In my first few months with Tidal, I just poked around and didn't use it all that much. Then, one night, I played Fred Frith's Gravity LP (1980) and realized I owned no other recordings by the guitarist. So I scooted over to Tidal, found 17 more Frith albums, and played a few tracks from each before clicking on To Sail, To Sail. That one stuck around—I found Frith's percussive fretwork on his Taylor 810 steel-string acoustic guitar so irresistible that I played the album over and over again, in "Alley Oop" mode.

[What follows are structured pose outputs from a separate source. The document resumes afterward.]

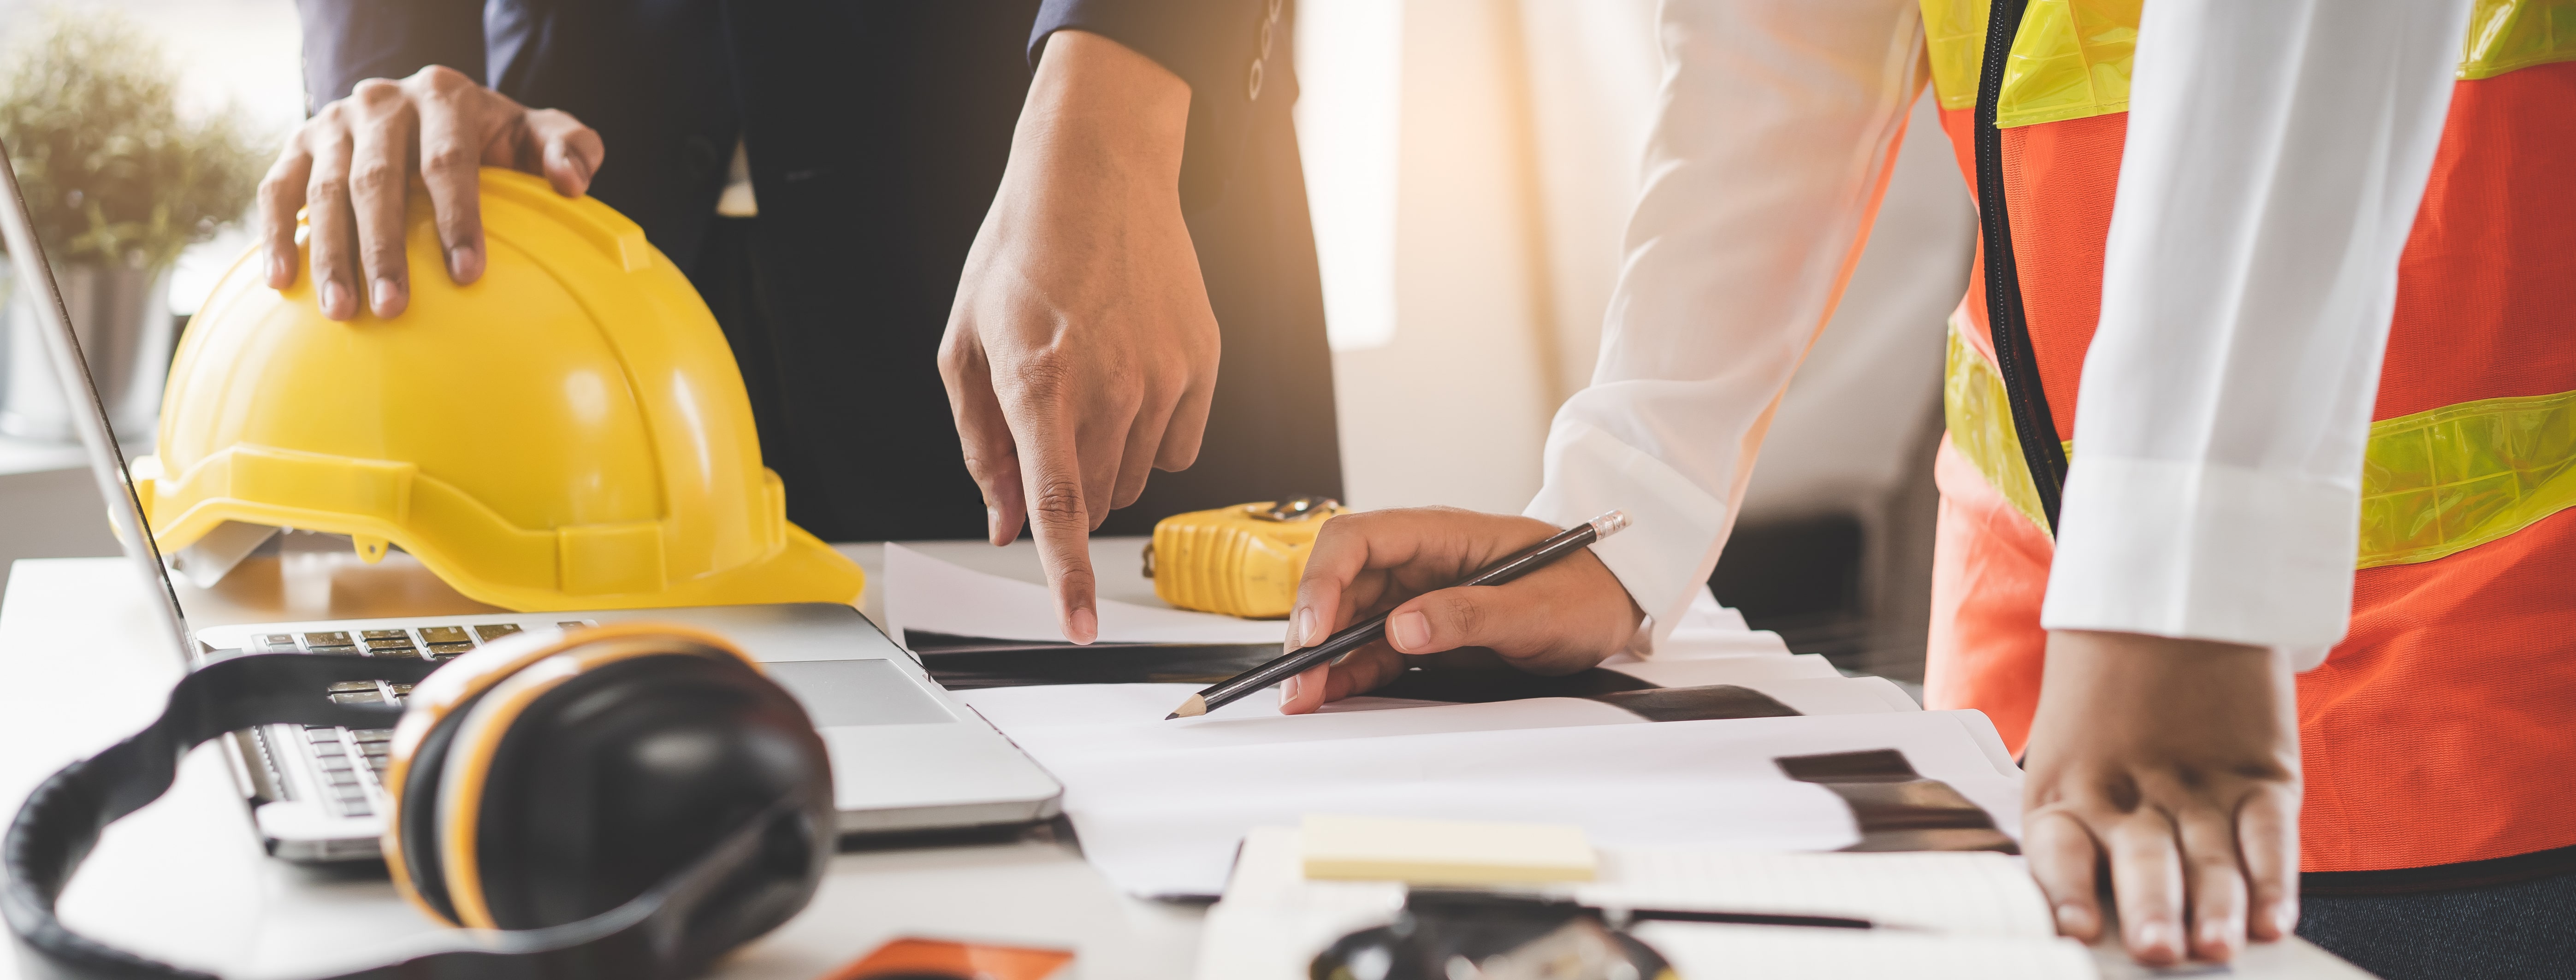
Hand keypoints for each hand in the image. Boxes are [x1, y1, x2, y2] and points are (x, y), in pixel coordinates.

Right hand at [259, 65, 602, 320]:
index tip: (468, 274)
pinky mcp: (298, 145)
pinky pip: (278, 191)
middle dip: (384, 248)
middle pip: (378, 180)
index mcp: (443, 97)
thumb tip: (571, 182)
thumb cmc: (492, 137)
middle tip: (393, 308)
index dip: (457, 217)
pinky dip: (276, 235)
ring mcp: (335, 123)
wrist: (429, 108)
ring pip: (325, 191)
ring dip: (331, 255)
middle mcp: (382, 102)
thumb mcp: (535, 133)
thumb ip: (569, 147)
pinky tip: (281, 284)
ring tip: (343, 313)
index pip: (448, 161)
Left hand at [941, 30, 1217, 643]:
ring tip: (1087, 385)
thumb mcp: (966, 346)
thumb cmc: (1022, 250)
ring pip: (1139, 474)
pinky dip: (1152, 436)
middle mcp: (1109, 385)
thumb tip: (1004, 522)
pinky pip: (1181, 443)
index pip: (1060, 508)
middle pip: (1098, 498)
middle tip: (1049, 431)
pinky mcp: (1202, 362)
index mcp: (1039, 384)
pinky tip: (1131, 383)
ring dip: (1107, 460)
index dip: (1069, 579)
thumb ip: (982, 444)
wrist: (1097, 174)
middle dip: (1069, 491)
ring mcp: (1165, 375)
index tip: (1081, 628)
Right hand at [1276, 508, 1645, 713]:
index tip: (1316, 630)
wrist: (1618, 602)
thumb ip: (1471, 615)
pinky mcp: (1426, 630)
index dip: (1325, 581)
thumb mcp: (1536, 608)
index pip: (1358, 541)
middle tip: (1298, 679)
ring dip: (1322, 657)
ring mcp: (1419, 595)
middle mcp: (1420, 561)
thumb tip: (1403, 627)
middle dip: (1311, 629)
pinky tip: (1330, 694)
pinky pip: (1374, 648)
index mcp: (1441, 535)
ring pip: (1349, 619)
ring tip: (1303, 697)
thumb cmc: (1585, 589)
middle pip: (1341, 583)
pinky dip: (1349, 672)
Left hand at [2022, 630, 2300, 964]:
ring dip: (2215, 909)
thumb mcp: (2066, 751)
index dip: (2068, 889)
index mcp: (2069, 791)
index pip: (2061, 852)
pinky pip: (2268, 833)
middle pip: (2144, 861)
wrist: (2172, 595)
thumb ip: (2075, 825)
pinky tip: (2273, 917)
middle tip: (2155, 948)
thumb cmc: (2104, 684)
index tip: (2075, 926)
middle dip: (2151, 910)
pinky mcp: (2260, 774)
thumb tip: (2079, 915)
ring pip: (2209, 858)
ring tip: (2216, 945)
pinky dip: (2274, 879)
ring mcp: (2201, 785)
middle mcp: (2134, 795)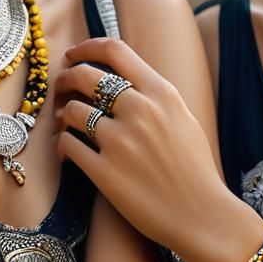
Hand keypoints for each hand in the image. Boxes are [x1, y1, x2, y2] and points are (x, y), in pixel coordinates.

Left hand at [52, 38, 262, 261]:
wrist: (201, 214)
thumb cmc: (194, 168)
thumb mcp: (183, 117)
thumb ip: (154, 95)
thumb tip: (122, 77)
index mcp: (161, 93)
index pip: (116, 51)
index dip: (88, 47)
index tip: (74, 54)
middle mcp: (140, 111)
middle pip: (85, 75)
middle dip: (66, 77)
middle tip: (62, 85)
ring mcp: (120, 141)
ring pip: (72, 111)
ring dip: (63, 114)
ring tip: (66, 122)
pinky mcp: (104, 172)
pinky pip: (67, 145)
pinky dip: (61, 145)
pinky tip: (67, 150)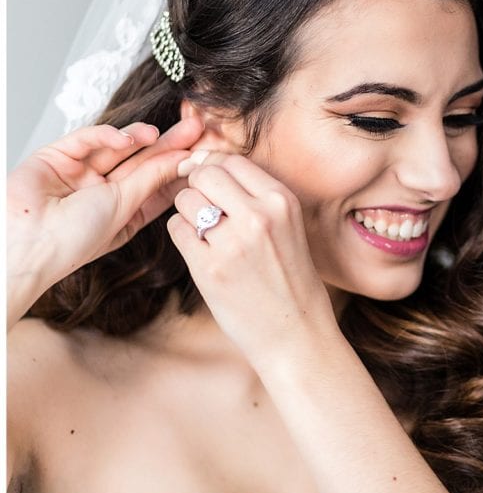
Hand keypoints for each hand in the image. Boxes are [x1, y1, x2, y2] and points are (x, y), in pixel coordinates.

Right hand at [7, 117, 203, 307]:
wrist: (27, 245)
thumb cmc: (73, 240)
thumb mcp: (125, 208)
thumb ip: (152, 179)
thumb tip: (184, 159)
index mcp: (121, 211)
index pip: (158, 183)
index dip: (180, 167)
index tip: (206, 153)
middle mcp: (102, 191)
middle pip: (142, 162)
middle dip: (169, 145)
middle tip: (196, 128)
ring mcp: (80, 173)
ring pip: (117, 147)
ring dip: (141, 138)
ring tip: (159, 133)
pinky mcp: (56, 156)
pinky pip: (87, 139)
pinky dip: (108, 135)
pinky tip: (128, 138)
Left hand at [166, 151, 336, 369]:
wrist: (295, 332)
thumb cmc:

But I had to own it—so I ordered the CD from Amazon, and that set the pattern: Now I buy CDs or LPs of music I keep coming back to, and those albums then graduate to my permanent collection. I play them on my VPI Classic turntable or dCS Puccini CD player, Pass Labs XP-20 preamp and XA100.5 power amps, through Zu Druid V, Magnepan .7, or Bowers & Wilkins 805 D3 speakers. Sometimes the magic happens with my Abyss AB-1266 or HiFiMan HE1000 V2 headphones, but that's a story for a different "As We See It."

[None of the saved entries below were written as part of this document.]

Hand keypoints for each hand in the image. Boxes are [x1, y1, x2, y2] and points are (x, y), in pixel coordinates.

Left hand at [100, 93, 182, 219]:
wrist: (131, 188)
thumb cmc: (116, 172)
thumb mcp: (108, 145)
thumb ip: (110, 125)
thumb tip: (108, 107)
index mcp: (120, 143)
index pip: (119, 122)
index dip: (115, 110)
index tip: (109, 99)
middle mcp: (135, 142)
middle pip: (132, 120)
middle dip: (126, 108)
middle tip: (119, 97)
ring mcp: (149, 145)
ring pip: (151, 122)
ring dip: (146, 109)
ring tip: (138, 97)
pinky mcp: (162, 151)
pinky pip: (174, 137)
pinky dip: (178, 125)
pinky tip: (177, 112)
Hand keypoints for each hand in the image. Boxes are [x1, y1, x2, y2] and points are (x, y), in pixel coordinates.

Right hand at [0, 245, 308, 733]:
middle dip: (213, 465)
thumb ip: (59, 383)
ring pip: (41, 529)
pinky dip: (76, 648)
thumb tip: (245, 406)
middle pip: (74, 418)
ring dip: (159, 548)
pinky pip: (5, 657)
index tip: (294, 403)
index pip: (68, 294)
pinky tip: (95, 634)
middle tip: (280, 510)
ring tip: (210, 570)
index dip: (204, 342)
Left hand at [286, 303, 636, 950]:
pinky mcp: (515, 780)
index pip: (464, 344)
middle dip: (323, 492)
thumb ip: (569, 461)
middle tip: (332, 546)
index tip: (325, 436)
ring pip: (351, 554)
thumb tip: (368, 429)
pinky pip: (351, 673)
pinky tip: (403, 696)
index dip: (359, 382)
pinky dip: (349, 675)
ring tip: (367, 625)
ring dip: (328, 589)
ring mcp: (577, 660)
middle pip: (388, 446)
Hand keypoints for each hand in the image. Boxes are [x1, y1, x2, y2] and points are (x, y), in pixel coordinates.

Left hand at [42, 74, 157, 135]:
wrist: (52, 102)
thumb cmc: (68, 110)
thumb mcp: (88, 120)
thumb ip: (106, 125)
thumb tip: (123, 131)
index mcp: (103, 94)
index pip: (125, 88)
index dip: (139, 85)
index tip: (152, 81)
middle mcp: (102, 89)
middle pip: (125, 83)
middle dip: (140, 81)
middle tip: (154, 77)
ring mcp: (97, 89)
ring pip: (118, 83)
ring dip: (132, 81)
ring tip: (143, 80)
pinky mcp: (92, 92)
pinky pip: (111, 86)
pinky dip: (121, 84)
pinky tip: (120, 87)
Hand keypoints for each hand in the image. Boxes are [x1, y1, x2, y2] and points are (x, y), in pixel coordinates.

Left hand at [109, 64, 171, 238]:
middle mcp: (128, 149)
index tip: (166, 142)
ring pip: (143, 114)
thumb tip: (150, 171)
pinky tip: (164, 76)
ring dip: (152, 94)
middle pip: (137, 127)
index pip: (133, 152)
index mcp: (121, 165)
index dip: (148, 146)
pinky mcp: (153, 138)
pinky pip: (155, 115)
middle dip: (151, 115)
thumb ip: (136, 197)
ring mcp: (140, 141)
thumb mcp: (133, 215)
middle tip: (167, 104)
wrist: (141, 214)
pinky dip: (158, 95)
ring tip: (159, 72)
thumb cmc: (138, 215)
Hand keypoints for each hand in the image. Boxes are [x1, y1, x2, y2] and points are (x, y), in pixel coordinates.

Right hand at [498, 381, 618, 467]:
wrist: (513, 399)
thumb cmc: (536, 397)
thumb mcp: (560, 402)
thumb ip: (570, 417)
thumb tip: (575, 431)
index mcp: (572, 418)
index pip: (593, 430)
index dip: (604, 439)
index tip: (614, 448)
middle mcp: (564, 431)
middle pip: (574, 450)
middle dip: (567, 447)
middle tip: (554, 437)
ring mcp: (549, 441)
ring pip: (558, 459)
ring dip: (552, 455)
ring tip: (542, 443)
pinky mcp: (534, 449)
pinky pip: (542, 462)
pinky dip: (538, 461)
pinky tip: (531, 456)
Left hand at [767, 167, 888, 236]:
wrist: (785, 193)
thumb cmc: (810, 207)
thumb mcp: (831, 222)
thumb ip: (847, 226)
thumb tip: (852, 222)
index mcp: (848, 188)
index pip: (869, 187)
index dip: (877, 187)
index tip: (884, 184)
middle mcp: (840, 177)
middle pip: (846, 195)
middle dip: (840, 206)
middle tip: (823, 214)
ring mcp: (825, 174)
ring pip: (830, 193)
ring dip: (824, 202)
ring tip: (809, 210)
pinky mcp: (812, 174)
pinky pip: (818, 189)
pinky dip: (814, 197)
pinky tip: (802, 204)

My explorations of Tidal take place at home—on my Mac mini computer, Linear Tube Audio microZOTL2.0 headphone amp, Schiit Audio Bifrost Multibit DAC, and whatever headphones I'm reviewing at the moment—or on the go with my iPhone 6S, AudioQuest DragonFly Red DAC-amp, and my mainstay 'phones, the altogether terrific Etymotic ER4 SR in-ears. I enjoy streaming music, but listening to music on my big rig is far more satisfying, and not just because it sounds better. There, music is the main event—it's definitely not in the background.
A number of friends have unceremoniously dumped their CD and LP collections and found bliss with computer audio. Whatever works. For me, computer audio/streaming is peachy keen when I'm reading, cooking, eating, traveling, or working. But that's the only way most civilians listen to music: as background to other activities. And they listen to individual tracks, never entire albums; for them, recorded music is no longer compelling enough to deserve their full attention.
For most of my life I discovered new music on the radio, from DJs aligned with my tastes, as well as in record stores. Those days are over. For me, Sirius Satellite Radio replaced broadcast radio as a source of new music in 2005. But it's been five years since I let my Sirius subscription lapse—it just wasn't doing it for me anymore. Here in New York City, the number of stores selling new CDs and LPs is in steep decline. My favorite shop, Other Music, closed last June, and that was a fatal blow. J&R Music World, Tower Records, and Future Legend, the coolest little shop on Ninth Avenue, in midtown Manhattan—all long gone. I still buy used CDs and LPs at the Academy Records stores in Manhattan and Brooklyn.
I sorely miss that touchy-feely way of finding new music, so I've developed a new routine: Every morning, I scan music reviews on the websites of Pitchfork, Rolling Stone, and Stereophile, or stumble across a reference to something new on Twitter or Facebook.
If you're happy to play only the music you've already collected over a lifetime, and aren't all that interested in discovering new music, that's cool—but I crave music that's happening now, or old music that's new to me. It's what keeps my creative juices flowing. I'm energized by a steady flow of new tunes.
CDs still outsell LPs by a huge margin, but that margin is shrinking fast—LP sales are booming. I hope both formats will survive long-term, but for the masses, streaming is the future of music. Don't believe me? Ask your non-audiophile friends when they bought their last new CD and you'll get a lot of blank stares. As for audiophiles, it's looking more and more like hi-rez/MQA streaming is the way forward. We'll see.